Da fare | Nel testo sul Comune di Vicenza, prendi la parte che inizia con le parole "Quanto alle istituzioni, agli" e finisce con "caso di bisogno.". Riscrivila sostituendo "consoli" con "magistrati".

Testo della pagina |
============

Tra le famiglie più importanti anche i da Sossano, i da Sarego, i da Vivaro, i da Arzignano e soprattutto i da Romano, che esercitarono un'egemonia di fatto su Bassano almeno fin dagli anni ottanta del XII secolo.
Il Comune
A differenza di Verona e di Padova, città situate al crocevia di importanti vie di traffico dove, al sorgere del Comune medievale, i mercanti e gli artigiani costituivano i gruppi sociali di maggior rilievo, Vicenza fu dominata dai signori rurali che, pur mantenendo il loro feudo, si insediarono in città per partecipare più agevolmente alle alleanze e alle lotte regionali e vi costruirono case fortificate e torri. Mentre, in precedenza, la loro vita nei possedimenti di campagna si basava soprattutto sulle rendite corrisposte in natura, in città le famiglie necessitavano di una maggiore disponibilità di denaro liquido. Così la classe media che si venne creando e diventò sempre più potente era costituita dagli usurai, dai giudici (Pilio[47], Alberto, Losco, Pellegrino, Adamo) e dai notai (Spinello, Bergullo).
Quanto alle istituzioni, agli inizi - cioè a metà del XII secolo - vennero creati dei consoli che affiancavano il vescovo e che in seguito, aumentati di numero, divennero i collaboratori dei podestà, locali o stranieri, che si alternarono alla guida del Comune.
I podestà della prima metà del XIII secolo si avvalevano di collaboratori amministrativi e giudiziari: consoli, giudici, assessori, caniparii (conservatori dei beni comunali), notai, extimatores (addetti alla liquidazione dei beni dei debitori insolventi), saltari (custodi dei possessi comunali). Essi erano direttamente responsabili della raccolta dei tributi, della difesa della città e del distretto, che veniva attuata sia con la custodia permanente delle mura e delle fortificazioni che con la mobilitazione di uomini in caso di bisogno.

============

Estratti di righe |
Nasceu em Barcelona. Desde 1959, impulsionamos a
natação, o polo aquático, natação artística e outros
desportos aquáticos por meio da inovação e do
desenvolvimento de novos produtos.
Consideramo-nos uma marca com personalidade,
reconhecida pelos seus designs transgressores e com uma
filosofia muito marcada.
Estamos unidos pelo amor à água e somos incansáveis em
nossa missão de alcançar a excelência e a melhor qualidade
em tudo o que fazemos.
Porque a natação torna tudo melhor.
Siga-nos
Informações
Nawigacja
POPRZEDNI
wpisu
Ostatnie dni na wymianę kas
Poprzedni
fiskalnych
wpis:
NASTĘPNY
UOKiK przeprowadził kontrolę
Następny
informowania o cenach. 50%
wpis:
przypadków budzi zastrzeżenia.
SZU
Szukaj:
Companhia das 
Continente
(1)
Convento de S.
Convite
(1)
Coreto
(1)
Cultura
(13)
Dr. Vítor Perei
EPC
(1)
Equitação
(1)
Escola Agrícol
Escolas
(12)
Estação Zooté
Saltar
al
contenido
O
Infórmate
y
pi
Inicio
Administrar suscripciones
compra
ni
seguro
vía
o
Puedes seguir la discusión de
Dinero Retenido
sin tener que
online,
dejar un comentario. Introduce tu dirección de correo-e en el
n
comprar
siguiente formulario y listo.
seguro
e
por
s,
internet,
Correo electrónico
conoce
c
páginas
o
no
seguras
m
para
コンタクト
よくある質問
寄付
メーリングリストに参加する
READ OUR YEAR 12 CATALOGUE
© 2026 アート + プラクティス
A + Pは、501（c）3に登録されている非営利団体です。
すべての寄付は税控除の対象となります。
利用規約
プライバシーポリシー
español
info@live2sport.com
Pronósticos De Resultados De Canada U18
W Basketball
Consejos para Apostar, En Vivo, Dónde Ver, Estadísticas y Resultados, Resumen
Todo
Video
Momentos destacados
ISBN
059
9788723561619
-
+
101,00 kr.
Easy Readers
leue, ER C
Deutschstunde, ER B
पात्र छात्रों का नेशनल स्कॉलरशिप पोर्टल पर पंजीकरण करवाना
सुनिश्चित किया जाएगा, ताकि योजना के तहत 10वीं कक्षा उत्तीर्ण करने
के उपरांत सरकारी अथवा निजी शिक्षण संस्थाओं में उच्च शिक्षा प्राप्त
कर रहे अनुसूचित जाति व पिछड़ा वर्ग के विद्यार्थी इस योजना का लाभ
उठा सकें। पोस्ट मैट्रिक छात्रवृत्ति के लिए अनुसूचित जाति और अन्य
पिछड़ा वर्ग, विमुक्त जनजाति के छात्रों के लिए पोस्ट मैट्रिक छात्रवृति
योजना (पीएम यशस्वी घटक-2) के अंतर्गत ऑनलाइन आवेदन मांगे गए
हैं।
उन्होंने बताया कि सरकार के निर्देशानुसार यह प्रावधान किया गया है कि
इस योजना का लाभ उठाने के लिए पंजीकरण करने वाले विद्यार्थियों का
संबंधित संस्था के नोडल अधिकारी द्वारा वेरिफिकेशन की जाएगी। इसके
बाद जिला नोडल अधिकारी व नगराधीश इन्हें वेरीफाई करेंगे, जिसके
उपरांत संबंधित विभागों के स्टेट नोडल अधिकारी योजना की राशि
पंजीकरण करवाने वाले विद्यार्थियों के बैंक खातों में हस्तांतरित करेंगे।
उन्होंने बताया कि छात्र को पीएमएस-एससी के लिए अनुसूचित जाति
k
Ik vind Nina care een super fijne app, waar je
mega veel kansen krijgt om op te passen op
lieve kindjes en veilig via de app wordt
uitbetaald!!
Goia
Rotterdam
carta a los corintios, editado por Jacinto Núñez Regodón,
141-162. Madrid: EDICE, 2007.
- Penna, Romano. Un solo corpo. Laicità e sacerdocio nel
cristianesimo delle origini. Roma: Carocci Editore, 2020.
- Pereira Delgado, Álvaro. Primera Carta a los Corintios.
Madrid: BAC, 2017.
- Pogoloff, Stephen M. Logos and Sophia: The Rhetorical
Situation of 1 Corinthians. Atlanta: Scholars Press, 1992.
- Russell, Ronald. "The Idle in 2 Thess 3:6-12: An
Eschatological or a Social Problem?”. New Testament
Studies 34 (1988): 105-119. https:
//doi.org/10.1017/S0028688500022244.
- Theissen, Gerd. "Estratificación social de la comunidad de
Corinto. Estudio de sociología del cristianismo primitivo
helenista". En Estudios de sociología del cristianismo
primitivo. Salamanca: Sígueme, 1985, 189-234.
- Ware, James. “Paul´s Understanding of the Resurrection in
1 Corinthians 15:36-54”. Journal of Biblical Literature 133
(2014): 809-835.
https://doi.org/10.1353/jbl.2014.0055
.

============

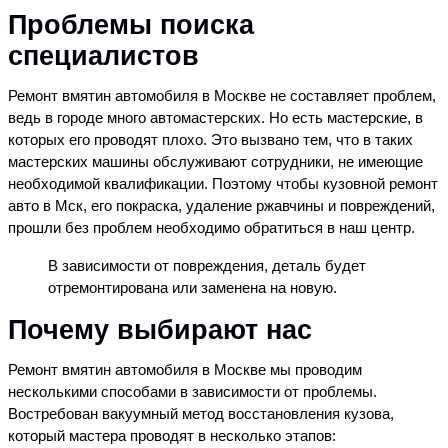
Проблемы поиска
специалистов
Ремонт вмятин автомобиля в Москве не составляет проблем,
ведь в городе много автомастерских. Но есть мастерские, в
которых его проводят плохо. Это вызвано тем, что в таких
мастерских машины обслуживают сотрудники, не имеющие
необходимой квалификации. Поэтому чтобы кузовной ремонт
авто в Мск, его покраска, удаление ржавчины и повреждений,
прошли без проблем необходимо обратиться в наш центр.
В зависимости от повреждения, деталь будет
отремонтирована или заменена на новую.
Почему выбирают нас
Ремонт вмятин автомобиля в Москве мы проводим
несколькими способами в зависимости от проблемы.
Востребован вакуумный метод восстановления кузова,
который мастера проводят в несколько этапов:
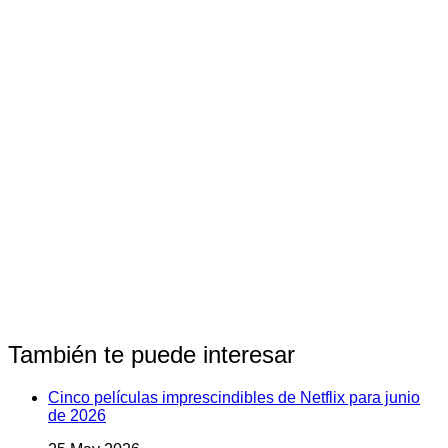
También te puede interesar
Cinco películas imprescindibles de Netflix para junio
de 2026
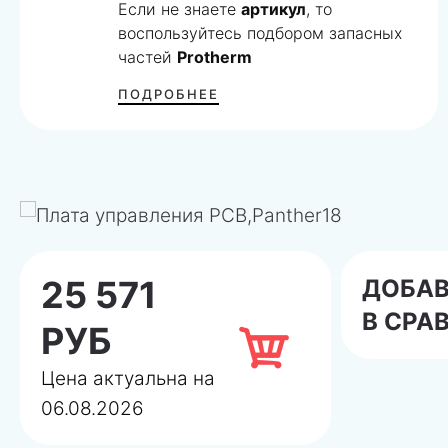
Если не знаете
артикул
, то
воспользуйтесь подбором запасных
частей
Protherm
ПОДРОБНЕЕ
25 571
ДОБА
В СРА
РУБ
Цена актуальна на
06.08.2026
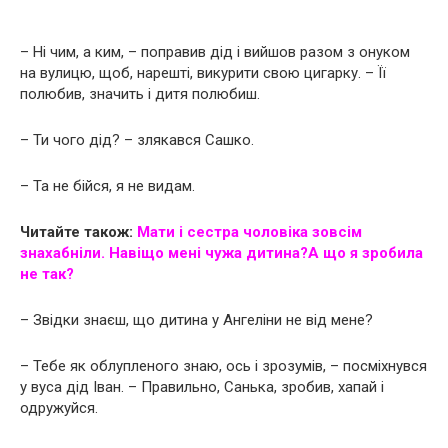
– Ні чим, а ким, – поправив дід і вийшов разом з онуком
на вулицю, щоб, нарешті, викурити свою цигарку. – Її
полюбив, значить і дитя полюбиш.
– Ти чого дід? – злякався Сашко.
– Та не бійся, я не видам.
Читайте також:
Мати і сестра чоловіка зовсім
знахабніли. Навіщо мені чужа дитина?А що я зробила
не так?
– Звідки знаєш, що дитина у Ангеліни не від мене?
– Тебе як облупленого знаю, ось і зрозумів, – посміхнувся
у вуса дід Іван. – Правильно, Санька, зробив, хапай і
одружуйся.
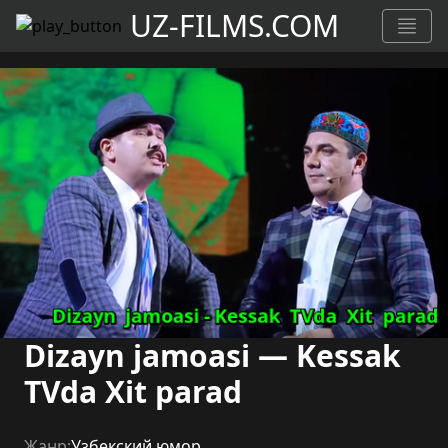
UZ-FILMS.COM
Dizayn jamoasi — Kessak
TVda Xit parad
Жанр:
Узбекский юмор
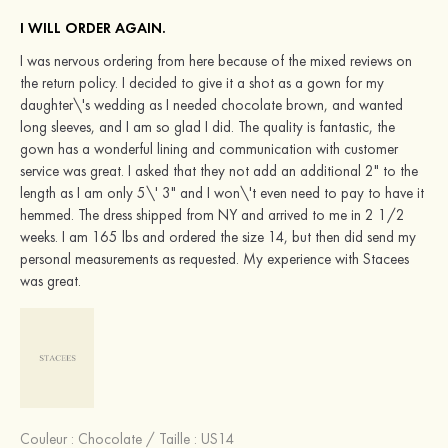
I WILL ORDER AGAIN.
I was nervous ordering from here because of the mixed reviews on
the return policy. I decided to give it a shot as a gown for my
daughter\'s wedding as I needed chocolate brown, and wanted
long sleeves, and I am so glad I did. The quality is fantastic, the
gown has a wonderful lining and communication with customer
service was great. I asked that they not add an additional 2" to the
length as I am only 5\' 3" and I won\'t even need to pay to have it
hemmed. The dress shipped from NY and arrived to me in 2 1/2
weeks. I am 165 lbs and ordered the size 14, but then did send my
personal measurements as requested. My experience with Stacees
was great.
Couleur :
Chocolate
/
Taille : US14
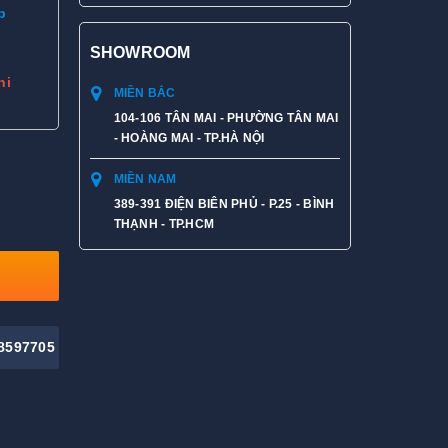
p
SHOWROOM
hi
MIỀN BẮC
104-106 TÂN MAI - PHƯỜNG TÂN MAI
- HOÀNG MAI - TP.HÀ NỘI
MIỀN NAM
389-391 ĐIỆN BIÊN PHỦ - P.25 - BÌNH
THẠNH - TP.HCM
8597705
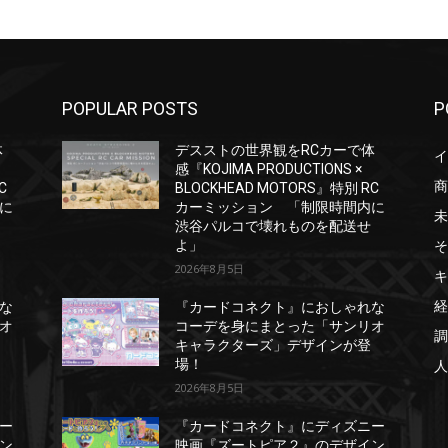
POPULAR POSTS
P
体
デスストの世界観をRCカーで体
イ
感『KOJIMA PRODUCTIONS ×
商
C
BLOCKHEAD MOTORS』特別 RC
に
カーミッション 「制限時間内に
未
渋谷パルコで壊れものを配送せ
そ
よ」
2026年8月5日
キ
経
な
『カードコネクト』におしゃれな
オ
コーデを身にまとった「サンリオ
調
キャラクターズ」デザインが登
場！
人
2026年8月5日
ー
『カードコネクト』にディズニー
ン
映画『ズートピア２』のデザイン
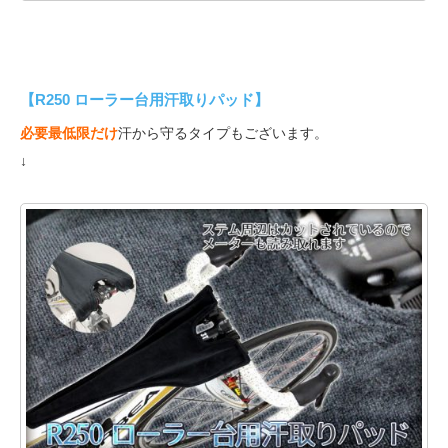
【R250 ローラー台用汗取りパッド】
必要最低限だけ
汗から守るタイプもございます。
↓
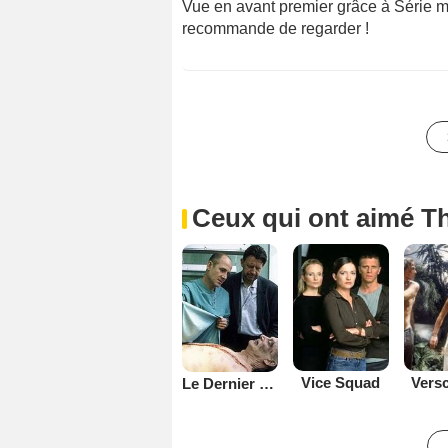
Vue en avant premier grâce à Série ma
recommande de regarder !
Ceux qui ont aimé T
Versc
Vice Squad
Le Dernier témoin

============

Risposta |
Quanto alle istituzioni, agli inizi - cioè a metà del XII secolo - vennero creati dei magistrati che affiancavano il vescovo e che in seguito, aumentati di numero, divennero i collaboratori dei podestà, locali o stranieri, che si alternarono alla guida del Comune.
I podestà della prima metà del XIII secolo si avvalevano di collaboratori amministrativi e giudiziari: magistrati, giudici, assessori, caniparii (conservatori dei beni comunali), notai, extimatores (addetti alla liquidazione dei beni dei debitori insolventi), saltari (custodi dei possessi comunali). Essi erano direttamente responsabili della raccolta dei tributi, della difesa della città e del distretto, che veniva attuata sia con la custodia permanente delle mura e delle fortificazioni che con la mobilitazione di uomini in caso di bisogno.